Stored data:

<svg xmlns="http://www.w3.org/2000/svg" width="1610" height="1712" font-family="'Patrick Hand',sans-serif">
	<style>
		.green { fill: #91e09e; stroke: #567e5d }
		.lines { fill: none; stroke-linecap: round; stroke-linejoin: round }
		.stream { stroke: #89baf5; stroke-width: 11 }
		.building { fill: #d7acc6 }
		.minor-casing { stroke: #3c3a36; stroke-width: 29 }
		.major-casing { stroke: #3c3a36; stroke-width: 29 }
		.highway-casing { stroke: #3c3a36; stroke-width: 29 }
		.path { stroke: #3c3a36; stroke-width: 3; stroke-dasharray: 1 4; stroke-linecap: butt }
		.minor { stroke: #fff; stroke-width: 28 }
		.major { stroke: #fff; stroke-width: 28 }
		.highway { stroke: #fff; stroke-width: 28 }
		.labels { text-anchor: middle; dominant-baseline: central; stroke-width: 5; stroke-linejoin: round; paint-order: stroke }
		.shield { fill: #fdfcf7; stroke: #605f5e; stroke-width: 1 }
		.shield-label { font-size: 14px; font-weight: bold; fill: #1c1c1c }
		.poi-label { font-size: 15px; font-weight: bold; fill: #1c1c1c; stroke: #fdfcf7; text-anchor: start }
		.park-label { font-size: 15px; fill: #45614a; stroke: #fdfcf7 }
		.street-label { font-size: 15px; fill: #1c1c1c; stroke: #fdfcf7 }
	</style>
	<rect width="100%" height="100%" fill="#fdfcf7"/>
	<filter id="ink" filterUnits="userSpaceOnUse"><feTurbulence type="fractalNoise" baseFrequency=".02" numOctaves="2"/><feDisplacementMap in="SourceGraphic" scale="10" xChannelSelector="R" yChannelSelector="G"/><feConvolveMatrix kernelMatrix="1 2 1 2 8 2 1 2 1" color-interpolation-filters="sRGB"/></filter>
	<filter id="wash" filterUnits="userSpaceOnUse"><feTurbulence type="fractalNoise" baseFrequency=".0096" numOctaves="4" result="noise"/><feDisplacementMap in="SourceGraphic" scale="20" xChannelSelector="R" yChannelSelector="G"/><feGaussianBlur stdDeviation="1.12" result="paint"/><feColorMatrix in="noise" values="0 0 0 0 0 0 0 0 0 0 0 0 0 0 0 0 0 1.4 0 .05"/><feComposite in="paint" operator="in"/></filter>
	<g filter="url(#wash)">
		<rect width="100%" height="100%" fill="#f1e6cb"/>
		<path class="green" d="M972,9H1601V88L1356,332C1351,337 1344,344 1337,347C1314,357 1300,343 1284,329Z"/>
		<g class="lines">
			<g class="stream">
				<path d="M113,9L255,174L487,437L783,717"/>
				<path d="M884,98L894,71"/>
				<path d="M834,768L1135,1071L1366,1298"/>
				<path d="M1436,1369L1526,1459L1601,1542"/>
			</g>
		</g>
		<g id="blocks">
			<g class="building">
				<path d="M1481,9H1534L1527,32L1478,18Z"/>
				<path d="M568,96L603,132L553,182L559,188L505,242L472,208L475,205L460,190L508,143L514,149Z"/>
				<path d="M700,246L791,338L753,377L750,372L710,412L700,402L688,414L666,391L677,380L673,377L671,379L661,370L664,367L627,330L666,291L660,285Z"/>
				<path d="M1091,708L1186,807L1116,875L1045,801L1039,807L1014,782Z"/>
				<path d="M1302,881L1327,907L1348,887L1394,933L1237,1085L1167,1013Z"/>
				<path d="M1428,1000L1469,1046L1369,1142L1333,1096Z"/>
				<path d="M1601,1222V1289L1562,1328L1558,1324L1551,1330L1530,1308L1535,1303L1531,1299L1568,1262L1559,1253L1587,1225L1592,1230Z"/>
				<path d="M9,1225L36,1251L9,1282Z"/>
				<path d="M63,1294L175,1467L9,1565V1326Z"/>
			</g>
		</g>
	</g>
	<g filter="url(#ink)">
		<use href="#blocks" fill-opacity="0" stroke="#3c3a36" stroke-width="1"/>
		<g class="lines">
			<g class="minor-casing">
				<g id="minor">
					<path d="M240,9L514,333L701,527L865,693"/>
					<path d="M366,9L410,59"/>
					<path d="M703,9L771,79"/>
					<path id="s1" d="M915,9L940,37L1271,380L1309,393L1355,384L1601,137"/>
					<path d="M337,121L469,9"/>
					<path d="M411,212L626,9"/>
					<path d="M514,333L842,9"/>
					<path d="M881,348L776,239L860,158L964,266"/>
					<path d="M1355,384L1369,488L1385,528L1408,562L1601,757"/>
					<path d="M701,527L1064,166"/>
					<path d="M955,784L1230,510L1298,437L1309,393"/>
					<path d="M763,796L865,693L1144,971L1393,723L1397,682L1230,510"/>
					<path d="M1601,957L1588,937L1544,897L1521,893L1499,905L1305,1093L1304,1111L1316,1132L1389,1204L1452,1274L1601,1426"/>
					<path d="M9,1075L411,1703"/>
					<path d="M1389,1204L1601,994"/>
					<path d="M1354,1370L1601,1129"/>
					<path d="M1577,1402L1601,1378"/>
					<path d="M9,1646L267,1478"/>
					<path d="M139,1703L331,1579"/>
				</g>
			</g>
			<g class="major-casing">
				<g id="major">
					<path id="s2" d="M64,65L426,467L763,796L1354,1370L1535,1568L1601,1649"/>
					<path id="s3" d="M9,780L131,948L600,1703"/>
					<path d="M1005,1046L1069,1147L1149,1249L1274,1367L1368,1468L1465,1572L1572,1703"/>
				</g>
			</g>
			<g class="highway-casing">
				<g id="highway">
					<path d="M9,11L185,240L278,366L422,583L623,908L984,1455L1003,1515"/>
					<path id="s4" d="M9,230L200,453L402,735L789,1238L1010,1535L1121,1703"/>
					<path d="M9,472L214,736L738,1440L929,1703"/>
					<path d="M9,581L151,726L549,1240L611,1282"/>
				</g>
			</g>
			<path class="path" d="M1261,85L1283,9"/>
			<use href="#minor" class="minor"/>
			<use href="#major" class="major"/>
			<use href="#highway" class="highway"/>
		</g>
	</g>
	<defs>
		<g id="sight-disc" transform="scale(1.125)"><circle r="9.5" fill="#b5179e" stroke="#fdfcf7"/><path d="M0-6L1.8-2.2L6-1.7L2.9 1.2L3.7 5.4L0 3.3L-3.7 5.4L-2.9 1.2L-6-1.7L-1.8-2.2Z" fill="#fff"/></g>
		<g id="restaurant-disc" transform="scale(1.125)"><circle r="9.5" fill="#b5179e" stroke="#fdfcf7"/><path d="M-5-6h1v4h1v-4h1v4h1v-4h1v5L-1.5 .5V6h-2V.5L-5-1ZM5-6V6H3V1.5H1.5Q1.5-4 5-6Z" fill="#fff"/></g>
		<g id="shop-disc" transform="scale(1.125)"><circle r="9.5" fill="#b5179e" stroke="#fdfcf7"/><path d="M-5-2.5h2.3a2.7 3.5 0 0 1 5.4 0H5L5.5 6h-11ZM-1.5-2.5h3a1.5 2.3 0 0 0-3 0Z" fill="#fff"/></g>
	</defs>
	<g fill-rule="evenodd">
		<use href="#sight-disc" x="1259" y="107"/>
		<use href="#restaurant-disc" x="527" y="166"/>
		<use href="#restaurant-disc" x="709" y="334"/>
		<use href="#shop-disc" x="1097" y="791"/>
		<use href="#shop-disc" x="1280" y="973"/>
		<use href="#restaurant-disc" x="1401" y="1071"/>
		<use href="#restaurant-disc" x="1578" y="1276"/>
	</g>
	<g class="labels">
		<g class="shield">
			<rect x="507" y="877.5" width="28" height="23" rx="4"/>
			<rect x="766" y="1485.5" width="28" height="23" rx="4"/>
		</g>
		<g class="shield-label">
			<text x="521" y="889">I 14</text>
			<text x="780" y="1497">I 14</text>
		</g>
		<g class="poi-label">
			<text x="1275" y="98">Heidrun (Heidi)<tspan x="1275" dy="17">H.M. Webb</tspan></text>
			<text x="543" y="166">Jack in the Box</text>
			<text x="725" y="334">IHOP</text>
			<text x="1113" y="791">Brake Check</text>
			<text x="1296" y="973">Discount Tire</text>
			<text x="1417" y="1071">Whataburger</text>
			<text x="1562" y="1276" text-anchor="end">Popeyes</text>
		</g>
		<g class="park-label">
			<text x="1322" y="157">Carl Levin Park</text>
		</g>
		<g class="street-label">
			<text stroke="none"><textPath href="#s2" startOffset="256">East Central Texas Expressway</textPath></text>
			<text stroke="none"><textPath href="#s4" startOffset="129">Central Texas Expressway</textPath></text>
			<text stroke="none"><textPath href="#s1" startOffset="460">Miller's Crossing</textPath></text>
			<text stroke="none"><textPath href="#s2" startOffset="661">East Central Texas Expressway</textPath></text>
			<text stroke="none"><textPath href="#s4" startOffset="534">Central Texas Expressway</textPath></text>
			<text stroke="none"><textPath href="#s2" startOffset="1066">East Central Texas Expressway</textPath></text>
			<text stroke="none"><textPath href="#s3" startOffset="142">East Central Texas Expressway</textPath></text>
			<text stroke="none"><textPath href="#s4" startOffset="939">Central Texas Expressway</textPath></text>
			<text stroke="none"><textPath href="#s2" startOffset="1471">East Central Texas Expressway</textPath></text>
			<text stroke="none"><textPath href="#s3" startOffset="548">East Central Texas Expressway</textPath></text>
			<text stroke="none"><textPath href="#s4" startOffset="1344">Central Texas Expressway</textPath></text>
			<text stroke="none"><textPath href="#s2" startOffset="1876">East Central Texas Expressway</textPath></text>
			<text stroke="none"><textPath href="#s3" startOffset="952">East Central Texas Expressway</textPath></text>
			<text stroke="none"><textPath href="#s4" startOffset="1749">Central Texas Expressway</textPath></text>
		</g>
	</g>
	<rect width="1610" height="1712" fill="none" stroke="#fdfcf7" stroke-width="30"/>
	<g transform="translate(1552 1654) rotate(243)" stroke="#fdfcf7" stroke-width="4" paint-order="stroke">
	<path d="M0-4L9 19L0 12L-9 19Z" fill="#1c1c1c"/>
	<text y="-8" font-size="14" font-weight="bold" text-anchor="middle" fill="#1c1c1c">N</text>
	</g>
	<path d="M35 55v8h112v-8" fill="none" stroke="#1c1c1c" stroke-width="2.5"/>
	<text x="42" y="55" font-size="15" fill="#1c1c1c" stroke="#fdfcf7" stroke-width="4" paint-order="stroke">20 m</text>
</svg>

## Work instruction
Scan the data above for the word "userSpaceOnUse" and report every line where it is found.

## Your solution
	<filter id="ink" filterUnits="userSpaceOnUse"><feTurbulence type="fractalNoise" baseFrequency=".02" numOctaves="2"/><feDisplacementMap in="SourceGraphic" scale="10" xChannelSelector="R" yChannelSelector="G"/><feConvolveMatrix kernelMatrix="1 2 1 2 8 2 1 2 1" color-interpolation-filters="sRGB"/></filter>
	<filter id="wash" filterUnits="userSpaceOnUse"><feTurbulence type="fractalNoise" baseFrequency=".0096" numOctaves="4" result="noise"/><feDisplacementMap in="SourceGraphic" scale="20" xChannelSelector="R" yChannelSelector="G"/><feGaussianBlur stdDeviation="1.12" result="paint"/><feColorMatrix in="noise" values="0 0 0 0 0 0 0 0 0 0 0 0 0 0 0 0 0 1.4 0 .05"/><feComposite in="paint" operator="in"/></filter>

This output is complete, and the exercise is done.